Hafta sonu genel seçim var. Türkiye, tarihinin en ilginç seçimlerinden birisini yaşayacak.
Bu seçim, yalnızca partilerden birisinin seçilmesi veya koalisyon çıkması ya da benzeri sonuçlar yaratacak bir seçim değil.
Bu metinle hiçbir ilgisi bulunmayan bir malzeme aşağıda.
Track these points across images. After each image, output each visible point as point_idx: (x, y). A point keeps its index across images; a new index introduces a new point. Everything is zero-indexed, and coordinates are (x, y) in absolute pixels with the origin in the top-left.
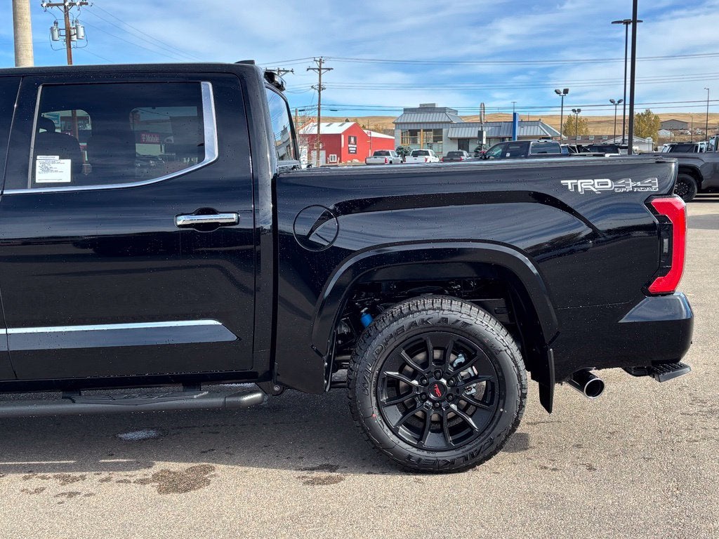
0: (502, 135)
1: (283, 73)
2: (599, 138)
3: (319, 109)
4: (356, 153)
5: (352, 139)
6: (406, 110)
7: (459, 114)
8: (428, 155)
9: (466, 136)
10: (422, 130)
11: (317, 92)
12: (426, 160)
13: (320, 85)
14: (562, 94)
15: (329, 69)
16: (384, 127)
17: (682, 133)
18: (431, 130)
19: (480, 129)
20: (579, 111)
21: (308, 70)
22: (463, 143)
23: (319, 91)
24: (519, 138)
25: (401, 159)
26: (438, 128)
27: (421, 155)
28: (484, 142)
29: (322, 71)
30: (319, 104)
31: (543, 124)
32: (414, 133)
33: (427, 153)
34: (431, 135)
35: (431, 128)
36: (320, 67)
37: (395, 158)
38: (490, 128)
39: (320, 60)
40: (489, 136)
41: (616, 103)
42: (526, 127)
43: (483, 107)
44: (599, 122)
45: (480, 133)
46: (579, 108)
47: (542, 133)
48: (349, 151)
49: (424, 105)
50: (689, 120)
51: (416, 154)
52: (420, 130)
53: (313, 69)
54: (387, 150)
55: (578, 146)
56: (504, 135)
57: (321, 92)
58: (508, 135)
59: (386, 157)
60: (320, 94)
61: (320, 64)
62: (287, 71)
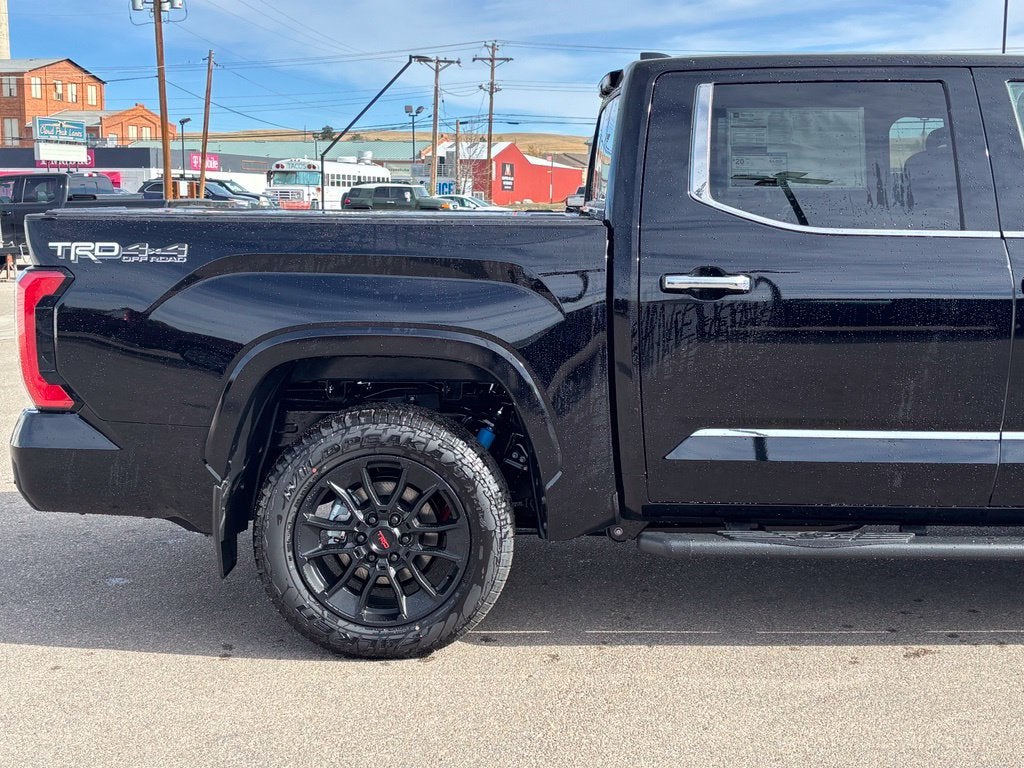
1: (443, 64)
3: (490, 122)
4: (512, 189)
5: (508, 168)
11: (487, 93)
13: (492, 84)
15: (508, 60)
21: (474, 60)
23: (491, 94)
29: (496, 62)
30: (491, 114)
36: (493, 55)
39: (494, 45)
48: (503, 186)
53: (482, 59)
57: (494, 95)
60: (491, 98)
61: (493, 52)
62: (451, 62)
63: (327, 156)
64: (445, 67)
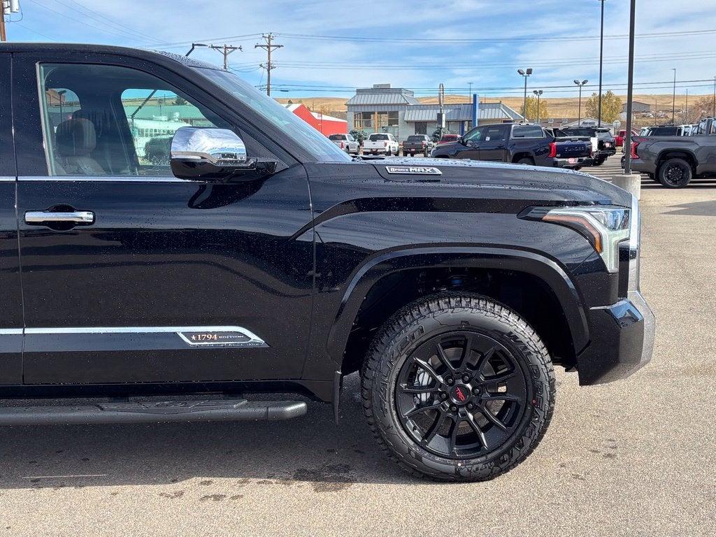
0: (461, 118)
1: (230, 50)
2: (559, 121)
3: (268, 90)
6: (359, 91)
7: (415, 96)
8: (388, 139)
9: (423, 119)
10: (376, 113)
11: (266, 70)
12: (386, 144)
13: (269, 64)
14: (525, 74)
15: (279, 46)
16: (331, 110)
17: (644, 116)
18: (385, 113)
19: (439, 112)
20: (541, 92)
21: (256, 47)
22: (421, 126)
23: (269, 70)
24: (479, 121)
25: (358, 144)
26: (393, 110)
27: (379, 139)
28: (444, 126)
29: (272, 48)
30: (269, 84)
31: (504, 106)
32: (367, 116)
33: (386, 138)
34: (385, 118)
35: (386, 110)
36: (269, 44)
37: (351, 142)
38: (449, 111)
39: (269, 36)
40: (448, 119)
41: (581, 84)
42: (486, 110)
43: (442, 88)
44: (557, 105)
45: (440, 116)
46: (541, 89)
47: (504, 117)
49: (378, 86)
50: (653, 102)
51: (374, 138)
52: (374, 113)
53: (262, 46)
54: (343, 134)
55: (554, 130)
56: (464, 118)
57: (271, 71)
58: (468, 118)
59: (342, 141)
60: (269, 73)
61: (269, 41)
62: (236, 48)
63: (136, 116)
64: (231, 52)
Duruma göre bir partinin tek başına Anayasa değiştirip değiştiremeyeceği, Türkiye’yi başkanlık sistemine götürüp götürmeyeceğinin de seçimi olacak. İşin bu yönünü hukukçulara, siyasal bilimcilere bırakalım ve biz seçim sonrasında görülebilecek çeşitli alternatiflere göre ekonomide ve piyasalarda ortaya çıkabilecek olası sonuçlar üzerinde duralım.
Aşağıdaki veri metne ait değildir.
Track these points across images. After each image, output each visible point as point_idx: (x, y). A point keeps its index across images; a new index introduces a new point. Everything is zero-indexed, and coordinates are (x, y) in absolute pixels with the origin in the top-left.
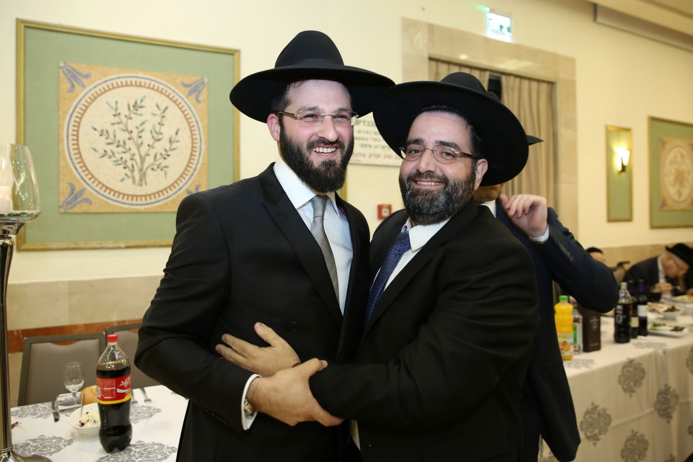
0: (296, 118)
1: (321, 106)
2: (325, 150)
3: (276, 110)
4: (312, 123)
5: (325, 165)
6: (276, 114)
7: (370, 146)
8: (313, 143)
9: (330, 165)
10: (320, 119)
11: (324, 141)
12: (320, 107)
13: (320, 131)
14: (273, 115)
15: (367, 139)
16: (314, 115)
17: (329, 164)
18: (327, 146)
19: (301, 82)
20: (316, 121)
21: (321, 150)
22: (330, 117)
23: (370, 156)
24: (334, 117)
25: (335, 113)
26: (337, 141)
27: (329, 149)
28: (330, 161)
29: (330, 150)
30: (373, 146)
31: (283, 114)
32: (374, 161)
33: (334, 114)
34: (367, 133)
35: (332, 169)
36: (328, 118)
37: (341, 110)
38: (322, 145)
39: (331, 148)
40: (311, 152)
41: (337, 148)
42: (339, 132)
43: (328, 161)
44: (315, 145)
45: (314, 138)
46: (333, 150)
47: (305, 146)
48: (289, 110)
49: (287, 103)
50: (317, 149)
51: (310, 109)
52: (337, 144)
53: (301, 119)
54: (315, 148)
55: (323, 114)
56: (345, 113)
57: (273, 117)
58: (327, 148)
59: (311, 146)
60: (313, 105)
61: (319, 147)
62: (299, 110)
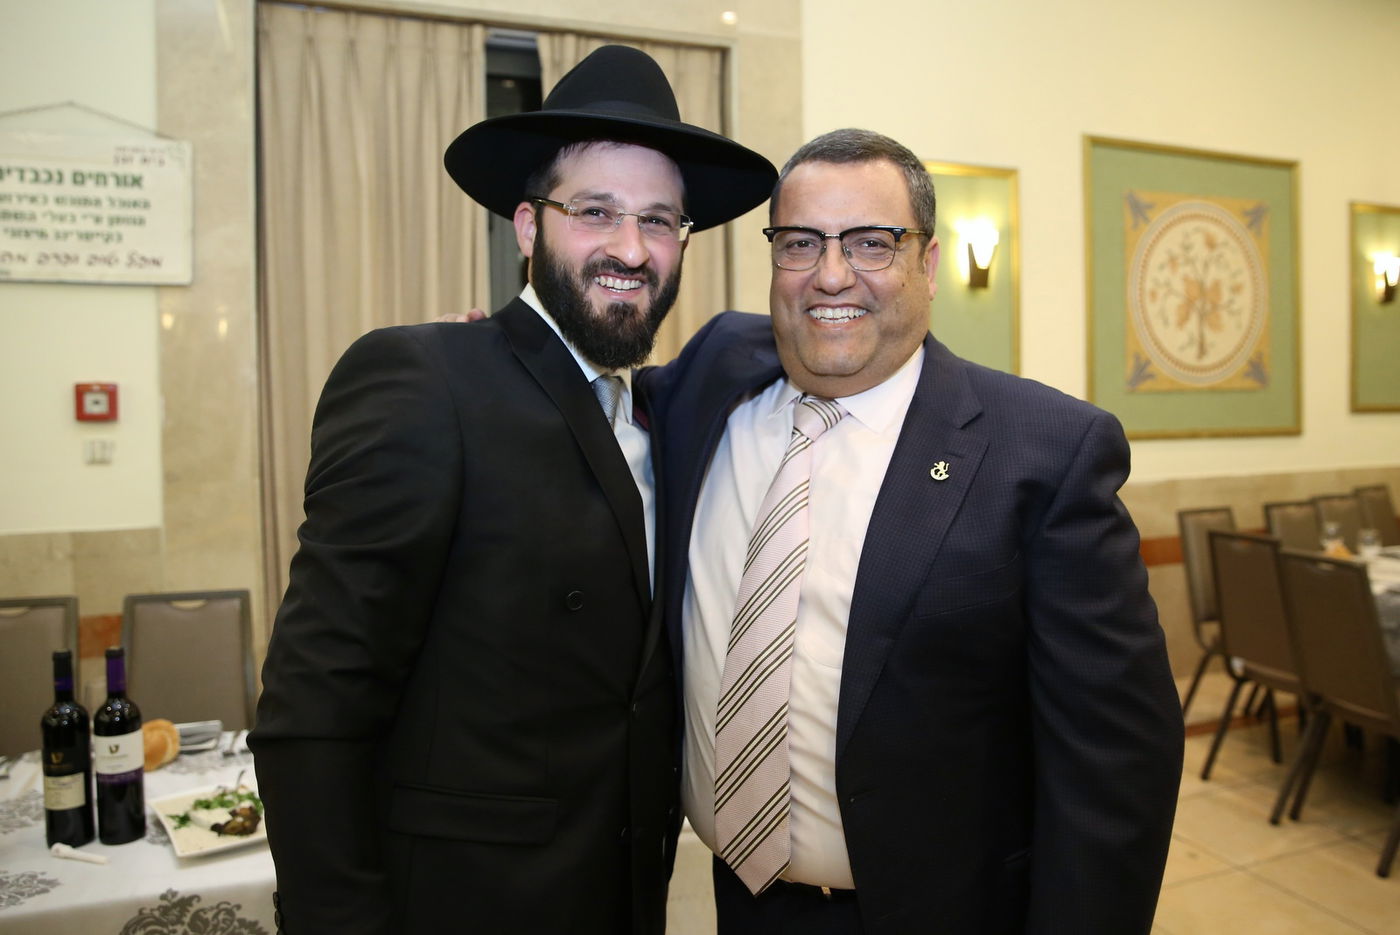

Önce anketlerden çıkan sonuçlara bakarak seçimden çıkabilecek başlıca alternatifleri özetleyelim:
(1) Adalet ve Kalkınma Partisinin tek başına Anayasayı değiştirecek ve Başkanlık sistemine geçebilecek sayıda milletvekili çıkarması (mevcut anketlere göre olasılık dışı görünüyor.)
(2) Adalet ve Kalkınma Partisinin tek başına iktidar olacak ve Anayasa değişikliği ve Başkanlık sistemini referanduma götürecek sayıda milletvekili çıkarması (HDP’nin barajın altında kalmasıyla mümkün olabilecek bu durum mevcut anketlere göre çok güçlü bir olasılık gibi görünmüyor.)
(3) Adalet ve Kalkınma Partisinin tek başına iktidar olması ve Başkanlık sistemini gündemden çıkararak Anayasa değişikliğini diğer partilerle uzlaşma yoluyla hayata geçirmesi (Mevcut anketlere göre olasılığı yüksek görünüyor.)
(4) Hiçbir partinin tek başına hükümet kuracak sayıda milletvekili çıkaramaması ve Adalet ve Kalkınma Partisi tarafından koalisyon veya azınlık hükümeti kurulması (Mevcut anketlere göre olasılığı yüksek görünüyor. Ancak seçim kampanyalarındaki açıklamaları ciddiye alırsak Adalet ve Kalkınma Partisi ile koalisyon yapmayı isteyen parti olmadığı anlaşılıyor. Bu durumda Adalet ve Kalkınma Partisinin kuracağı bir azınlık hükümetiyle erken seçime gidilmesi olasılığı söz konusu olabilir.)